Ahern to meet Omagh victim's father

Taoiseach Bertie Ahern has agreed to a meeting with the father of a boy killed in the Omagh bombing after months of pressure, it was confirmed tonight.

Ahern to meet Omagh victim's father

Taoiseach Bertie Ahern has agreed to a meeting with the father of a boy killed in the Omagh bombing after months of pressure, it was confirmed tonight.

He will have talks with Victor Barker, whose son James was killed in the 1998 Real IRA atrocity, in December.

By the time they meet details of the Nally Report into allegations the gardaí did not pass on to police in Northern Ireland all the intelligence information they had relating to planned Real IRA attacks ahead of Omagh, should be known.

A Government spokeswoman said Justice Minister Michael McDowell will be making a statement on the report in the Dáil in the coming weeks.

Mr Barker, who moved back to England from Co Donegal after the bombing, will be pressing for details of the Nally report and will question Mr Ahern’s comments in the Dáil denying that a Government minister had met with representatives of the Real IRA.

It emerged recently that Mr Ahern’s special adviser Dr Martin Mansergh had held discussions with representatives of the terror group in the aftermath of the Omagh bombing.

As he prepared for the December 10 meeting in Dublin, Mr Barker said: “In Britain for the Prime Minister to provide an answer to Parliament that the government had had no contact with a terrorist group and for it to then emerge that his special adviser did actually speak to that group, would be a resignation matter.

“Obviously, in the Dáil, it is not.”

He said he would be raising with Mr Ahern the actions of the gardaí in dealing with intelligence information relating to planned Real IRA attacks in Northern Ireland in 1998 and “their apparent failure to properly advise the RUC of such likely attacks”.

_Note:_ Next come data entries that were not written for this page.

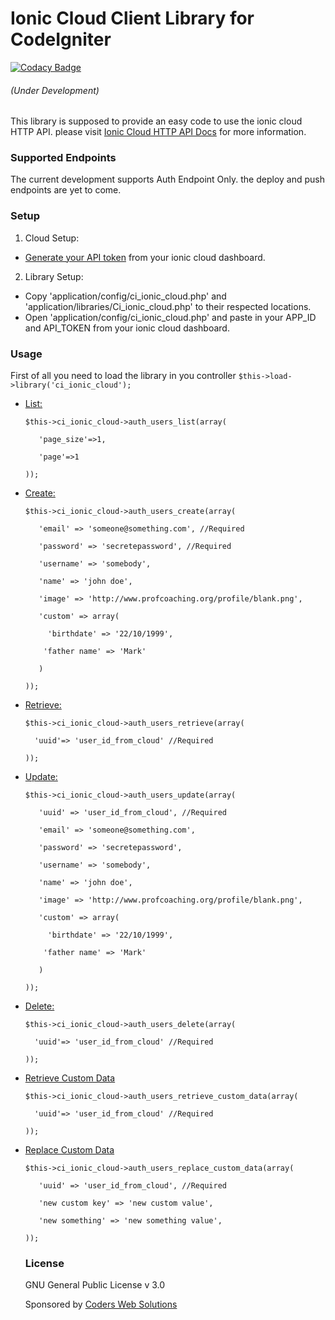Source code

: # Ionic Cloud Client Library for CodeIgniter

[![Codacy Badge](https://api.codacy.com/project/badge/Grade/bab090604b88417b818da9a0b4f323d9)](https://www.codacy.com/app/yasseralsamman/ci_ionic_cloud?utm_source=github.com&utm_medium=referral&utm_content=yasseralsamman/ci_ionic_cloud&utm_campaign=badger)

###### (Under Development)

This library is supposed to provide an easy code to use the ionic cloud HTTP API.
please visit [Ionic Cloud HTTP API Docs](http://docs.ionic.io/api/http.html) for more information.

### Supported Endpoints
The current development supports Auth Endpoint Only. the deploy and push endpoints are yet to come.

### Setup
1. Cloud Setup: 
  * [Generate your API token](http://docs.ionic.io/api/http.html#generating-your-api-token) from your ionic cloud dashboard.
2. Library Setup:
  * Copy 'application/config/ci\_ionic\_cloud.php' and 'application/libraries/Ci\_ionic\_cloud.php' to their respected locations.
  * Open 'application/config/ci\_ionic\_cloud.php' and paste in your APP\_ID and API\_TOKEN from your ionic cloud dashboard.

### Usage
First of all you need to load the library in you controller
`$this->load->library('ci_ionic_cloud');`

* [List:](http://docs.ionic.io/api/endpoints/auth.html#get-users)

  `$this->ci_ionic_cloud->auth_users_list(array(`

  `   'page_size'=>1,`

  `   'page'=>1`

  `));`

* [Create:](http://docs.ionic.io/api/endpoints/auth.html#post-users)

  `$this->ci_ionic_cloud->auth_users_create(array(`

	`   'email' => 'someone@something.com', //Required` 

	`   'password' => 'secretepassword', //Required` 

	`   'username' => 'somebody',` 

	`   'name' => 'john doe',`

	`   'image' => 'http://www.profcoaching.org/profile/blank.png',`

	`   'custom' => array(`

	`     'birthdate' => '22/10/1999',`

	`     'father name' => 'Mark' `

	`   )`

	`));`

* [Retrieve:](http://docs.ionic.io/api/endpoints/auth.html#get-users-user_uuid)

  `$this->ci_ionic_cloud->auth_users_retrieve(array(`

  `  'uuid'=> 'user_id_from_cloud' //Required` 

  `));`

* [Update:](http://docs.ionic.io/api/endpoints/auth.html#patch-users-user_uuid)

  `$this->ci_ionic_cloud->auth_users_update(array(`

  `   'uuid' => 'user_id_from_cloud', //Required`
	
  `   'email' => 'someone@something.com',` 
  
	`   'password' => 'secretepassword',` 

	`   'username' => 'somebody',` 

	`   'name' => 'john doe',`

	`   'image' => 'http://www.profcoaching.org/profile/blank.png',`

	`   'custom' => array(`

	`     'birthdate' => '22/10/1999',`

	`     'father name' => 'Mark' `

	`   )`

	`));`

* [Delete:](http://docs.ionic.io/api/endpoints/auth.html#delete-users-user_uuid)

  `$this->ci_ionic_cloud->auth_users_delete(array(`

  `  'uuid'=> 'user_id_from_cloud' //Required` 

  `));`

* [Retrieve Custom Data](http://docs.ionic.io/api/endpoints/auth.html#get-users-user_uuid-custom)

  `$this->ci_ionic_cloud->auth_users_retrieve_custom_data(array(`

  `  'uuid'=> 'user_id_from_cloud' //Required` 

  `));`

* [Replace Custom Data](http://docs.ionic.io/api/endpoints/auth.html#put-users-user_uuid-custom)

  `$this->ci_ionic_cloud->auth_users_replace_custom_data(array(`

  `   'uuid' => 'user_id_from_cloud', //Required`
	
  `   'new custom key' => 'new custom value',`

  `   'new something' => 'new something value',` 

  `));`

  ### License
  GNU General Public License v 3.0

  Sponsored by [Coders Web Solutions](http://codersme.com)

Meanwhile, filming of a drama about the bomb atrocity which claimed the lives of 29 people including the mother of unborn twins, is due to begin in weeks.

It is to be made by the same production team which made the award-winning Bloody Sunday and has the backing of the Omagh families.

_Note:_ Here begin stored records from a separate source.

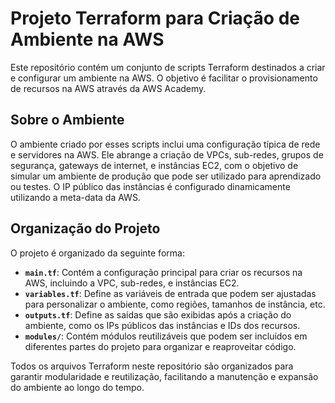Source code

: # Projeto Terraform para Criação de Ambiente na AWS

Este repositório contém um conjunto de scripts Terraform destinados a criar e configurar um ambiente na AWS. O objetivo é facilitar o provisionamento de recursos na AWS através da AWS Academy.

## Sobre o Ambiente

O ambiente criado por esses scripts inclui uma configuração típica de rede e servidores na AWS. Ele abrange a criação de VPCs, sub-redes, grupos de segurança, gateways de internet, e instâncias EC2, com o objetivo de simular um ambiente de produção que pode ser utilizado para aprendizado ou testes. O IP público das instâncias é configurado dinamicamente utilizando a meta-data da AWS.

## Organização do Projeto

O projeto é organizado da seguinte forma:

- **`main.tf`**: Contém a configuração principal para criar os recursos na AWS, incluindo a VPC, sub-redes, e instâncias EC2.
- **`variables.tf`**: Define as variáveis de entrada que podem ser ajustadas para personalizar o ambiente, como regiões, tamanhos de instância, etc.
- **`outputs.tf`**: Define as saídas que são exibidas após a criação do ambiente, como os IPs públicos das instâncias e IDs dos recursos.
- **`modules/`**: Contém módulos reutilizáveis que podem ser incluídos em diferentes partes do projeto para organizar e reaproveitar código.

Todos os arquivos Terraform neste repositório são organizados para garantir modularidade e reutilização, facilitando a manutenção e expansão do ambiente ao longo do tempo.
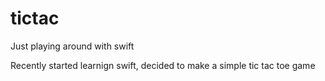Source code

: # tictac
Just playing around with swift

Recently started learnign swift, decided to make a simple tic tac toe game
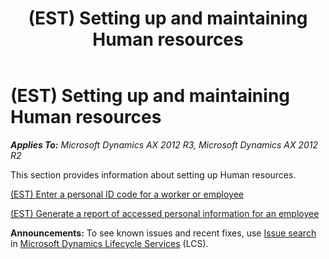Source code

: ﻿---
title: (EST) Setting up and maintaining Human resources
TOCTitle: (EST) Setting up and maintaining Human resources
ms:assetid: 51c20225-791c-4f05-b291-c616dec2c279
ms:mtpsurl: https://technet.microsoft.com/en-us/library/JJ710839(v=AX.60)
ms:contentKeyID: 49385235
ms.date: 04/18/2014
mtps_version: v=AX.60
---

# (EST) Setting up and maintaining Human resources 


_**Applies To:** Microsoft Dynamics AX 2012 R3, Microsoft Dynamics AX 2012 R2_

This section provides information about setting up Human resources.

[(EST) Enter a personal ID code for a worker or employee](est-enter-a-personal-id-code-for-a-worker-or-employee.md)

[(EST) Generate a report of accessed personal information for an employee](est-generate-a-report-of-accessed-personal-information-for-an-employee.md)

  
**Announcements:** To see known issues and recent fixes, use [Issue search](http://go.microsoft.com/fwlink/?linkid=389258) in [Microsoft Dynamics Lifecycle Services](http://go.microsoft.com/fwlink/?linkid=306505) (LCS).

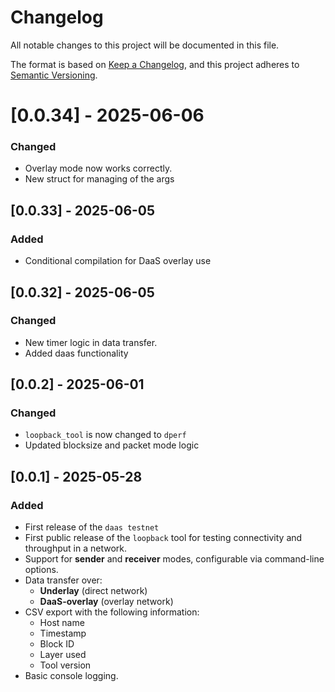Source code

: # Changelog

All notable changes to this project will be documented in this file.

The format is based on [Keep a Changelog](https://keepachangelog.com/en/1.0.0/),
and this project adheres to [Semantic Versioning](https://semver.org/spec/v2.0.0.html).

# [0.0.34] - 2025-06-06
### Changed
- Overlay mode now works correctly.
- New struct for managing of the args

## [0.0.33] - 2025-06-05
### Added
- Conditional compilation for DaaS overlay use

## [0.0.32] - 2025-06-05
### Changed
- New timer logic in data transfer.
- Added daas functionality

## [0.0.2]  - 2025-06-01
### Changed
- `loopback_tool` is now changed to `dperf`
- Updated blocksize and packet mode logic


## [0.0.1] - 2025-05-28
### Added
- First release of the `daas testnet` 
- First public release of the `loopback` tool for testing connectivity and throughput in a network.
- Support for **sender** and **receiver** modes, configurable via command-line options.
- Data transfer over:
  - **Underlay** (direct network)
  - **DaaS-overlay** (overlay network)
- CSV export with the following information:
  - Host name
  - Timestamp
  - Block ID
  - Layer used
  - Tool version
- Basic console logging.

Michael Gallagher, who is being played in the film by Omagh-born actor Gerard McSorley – he had a starring role in the recent film about murdered journalist Veronica Guerin – said the film was a “painful but important” recreation of events on August 15, 1998.

Mr Gallagher, who lost his teenage son Aidan in the bombing, said coming from Omagh means McSorley “knows what we are about“.

The film has been backed by RTE, Channel Four and the Irish Film Board.